*** Provided data ***

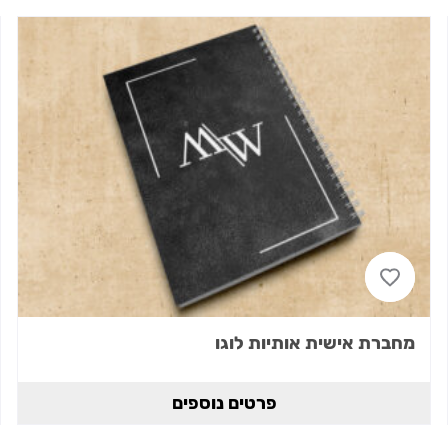
מחברת אישית אותיות לוגו
פרטים נוספים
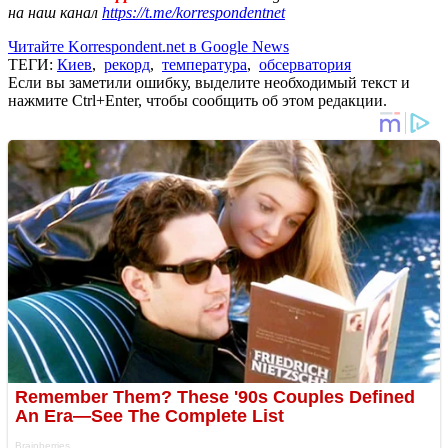
на наш канал
https://t.me/korrespondentnet
Читайте Korrespondent.net в Google News
ТЕГИ:
Киев
,
рекорд
,
температура
,
обсерватория
Если вы заметили ошибку, выделите необходимый текст и
нажмите Ctrl+Enter, чтобы сообщить об этом редакции.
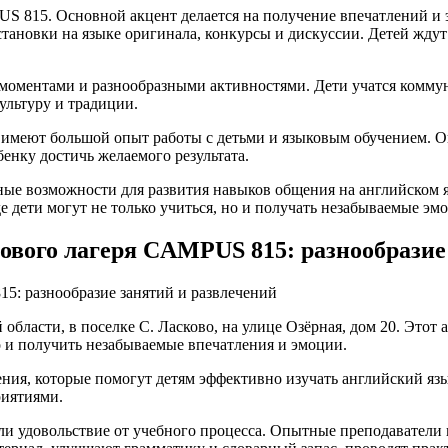
S 815. Основной акцент делается на получение впечатлений и э
тановки на языке оригинала, конкурсы и дискуссии. Детей ждут
оментами и разнообразными активностями. Дети учатся коммун
ультуру и традиции.
имеют большой опыт работы с детьми и языковым обучением. О
нку достичь желаемого результата.
ые возможности для развития навыков общения на английском я
де дети могут не только учиться, но и получать незабываемые э
ового лагеря CAMPUS 815: разнообразие
5: разнообразие занятий и развлечений
бласти, в поселке С. Ласково, на улице Озёрная, дом 20. Этот
о и получить незабываемые впечатления и эмоции.
чения, которые помогут детям эффективно изучать английский я
риятиями.
али удовольствие от учебного процесса. Опытные преподаватели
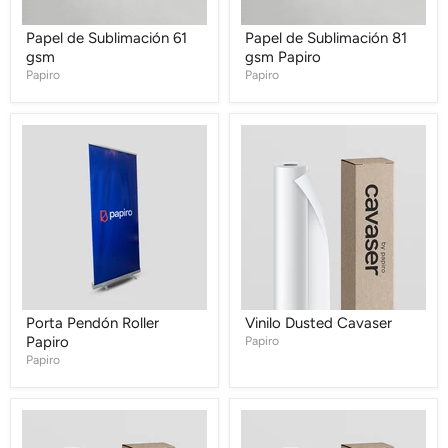
Papel de Sublimación 61
Papel de Sublimación 81
gsm
gsm Papiro
Papiro
Papiro
Porta
Vinilo
Pendón
Dusted
Roller
Cavaser
Papiro
Porta Pendón Roller
Vinilo Dusted Cavaser
Papiro
Papiro
Papiro
Vinilo
Vinilo
Frosted
Reflectivo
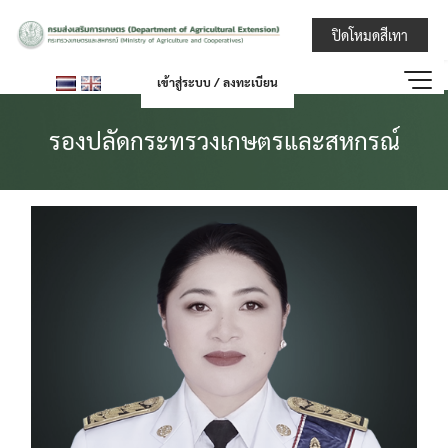
Skip
กรมส่งเสริมการ
ปิดโหมดสีเทา
to
content
เข้าสู่ระบบ / ลงทะเบียน
รองปลัดกระทรวงเกษตรและสหกรณ์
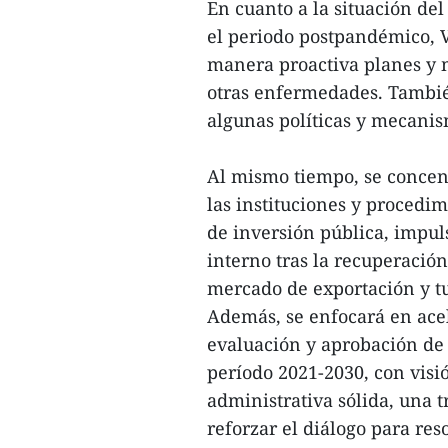
En cuanto a la situación de
el periodo postpandémico, 
manera proactiva planes y 
otras enfermedades. Tambié
algunas políticas y mecanis
Al mismo tiempo, se concent
las instituciones y procedi
de inversión pública, impul
interno tras la recuperació
mercado de exportación y t
Además, se enfocará en acel
evaluación y aprobación de 
período 2021-2030, con visi
administrativa sólida, una 
reforzar el diálogo para res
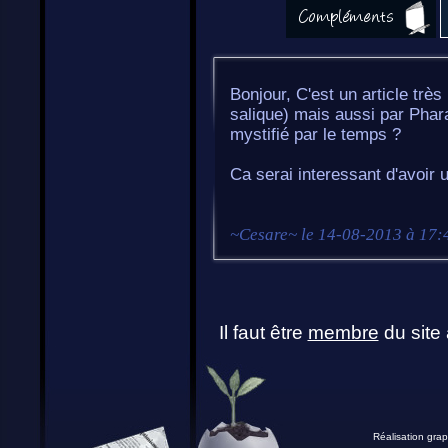
Bonjour, C'est un article très
salique) mais aussi par Phar
mystifié par le temps ?
Ca serai interessant d'avoir 
~
Cesare
~ le
14-08-2013 à 17:
Il faut être
membre
du site 
Réalisation grap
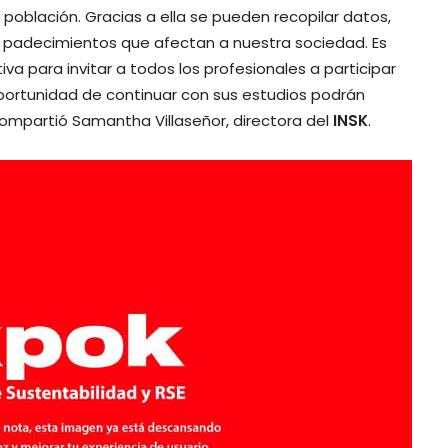
 población. Gracias a ella se pueden recopilar datos,
s padecimientos que afectan a nuestra sociedad. Es
iva para invitar a todos los profesionales a participar
portunidad de continuar con sus estudios podrán
Compartió Samantha Villaseñor, directora del
INSK
.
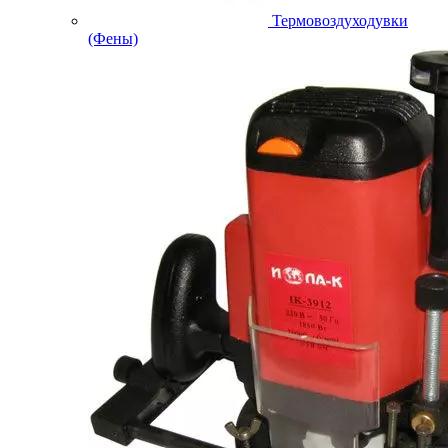
Термовоздуходувки
(Фены)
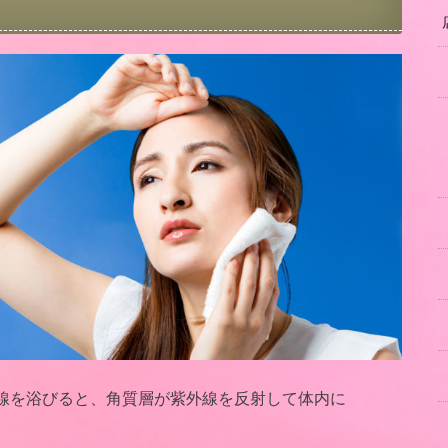
線を浴びると、角質層が紫外線を反射して体内に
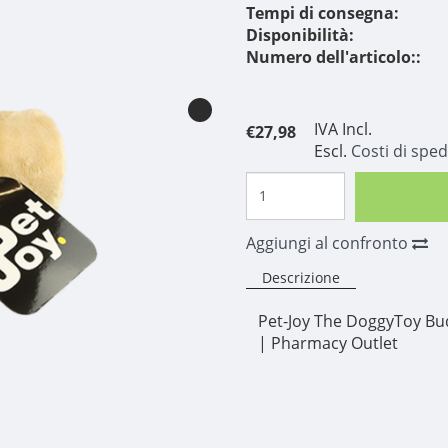
Tempi di consegna:
Disponibilità:
Numero dell'articolo::
IVA Incl.
€27,98
Escl.
Costi di sped
Aggiungi al confronto
Descrizione
Pet-Joy The DoggyToy Bud
| Pharmacy Outlet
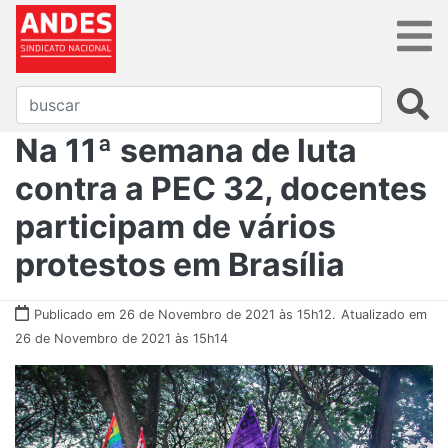
Na 11ª semana de luta
contra a PEC 32, docentes
participam de vários
protestos em Brasília
Publicado em 26 de Novembro de 2021 às 15h12.
Atualizado em
26 de Novembro de 2021 às 15h14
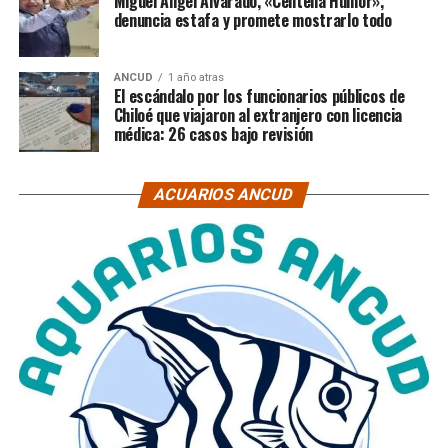
Miguel Ángel Alvarado, «Centella Humor»,
denuncia estafa y promete mostrarlo todo
ANCUD
1 año atras
El escándalo por los funcionarios públicos de
Chiloé que viajaron al extranjero con licencia
médica: 26 casos bajo revisión
ACUARIOS ANCUD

*** End of Provided data ***

■ **Assignment**:
Your task is to repeat the listing exactly while omitting its pictures.

■ **Written solution**:
מחברת אישית אותיות לוגו
פרטים נוספים
на наш канал
https://t.me/korrespondentnet
Читайте Korrespondent.net в Google News
ТЕГИ:
Киев
,
рекорд
,
температура
,
обсерватория
Если вы заметили ошибку, выделите необходимый текст и
нажмите Ctrl+Enter, чтобы сообщить об этом редакции.
S 815. Основной акцент делается на получение впечатлений и э
тановки на языке оригинала, конкурсы и дискуссии. Детей ждут
оментами и разнообразными активностями. Дети учатся коммун
ультуру и традиции.
имеют большой опыт работы с детьми и языковым обучением. О
нку достичь желаемого результата.
ые возможности для развития навыков общения на английском я
де дети могут не только учиться, но и получать незабываемые э
ового лагеря CAMPUS 815: разнообразие
5: разнообразие занятий и развлечений
бласти, в поселке С. Ласково, на улице Озёрная, дом 20. Этот
о и получить незабываемые впечатления и эмоции.
чения, которые помогут детям эффективно изучать английский я
риятиями.
али удовольствие от учебного процесса. Опытные преподаватели
Papel de Sublimación 61
Papel de Sublimación 81
gsm
gsm Papiro
Papiro
Papiro
Porta
Vinilo
Pendón
Dusted
Roller
Cavaser
Papiro
Porta Pendón Roller
Vinilo Dusted Cavaser
Papiro
Papiro
Papiro
Vinilo
Vinilo
Frosted
Reflectivo
Skip
กรมส่งเสริมการ
ปิดโหมดสีเทา
to
content
เข้าสู่ระบบ / ลงทะเบียน
รองปลัดกระทรวงเกษตรและสหกรณ์
En cuanto a la situación de
el periodo postpandémico, 
manera proactiva planes y 
otras enfermedades. Tambié
algunas políticas y mecanis
Al mismo tiempo, se concent
las instituciones y procedi
de inversión pública, impul
interno tras la recuperació
mercado de exportación y t
Además, se enfocará en acel
evaluación y aprobación de 
período 2021-2030, con visi
administrativa sólida, una 
reforzar el diálogo para res
Bonjour, C'est un article très
salique) mais aussi par Phar
mystifié par le temps ?
Ca serai interessant d'avoir 
~
Cesare
~ le
14-08-2013 à 17:
Il faut être
membre
du site 
Réalisation grap
 población. Gracias a ella se pueden recopilar datos,
s padecimientos que afectan a nuestra sociedad. Es
iva para invitar a todos los profesionales a participar
portunidad de continuar con sus estudios podrán
Compartió Samantha Villaseñor, directora del
INSK
.
Термовоздуходувки
(Фены)
線を浴びると、角質層が紫外線を反射して体内に
Tempi di consegna:
Disponibilità:
Numero dell'articolo::
IVA Incl.
€27,98
Escl.
Costi di sped
Aggiungi al confronto
Descrizione
Pet-Joy The DoggyToy Bud
| Pharmacy Outlet
Na 11ª semana de luta
contra a PEC 32, docentes
participam de vários
protestos em Brasília
Publicado em 26 de Novembro de 2021 às 15h12.
Atualizado em
26 de Novembro de 2021 às 15h14
Miguel Ángel Alvarado, «Centella Humor»,
denuncia estafa y promete mostrarlo todo
ANCUD
1 año atras
El escándalo por los funcionarios públicos de
Chiloé que viajaron al extranjero con licencia
médica: 26 casos bajo revisión
ACUARIOS ANCUD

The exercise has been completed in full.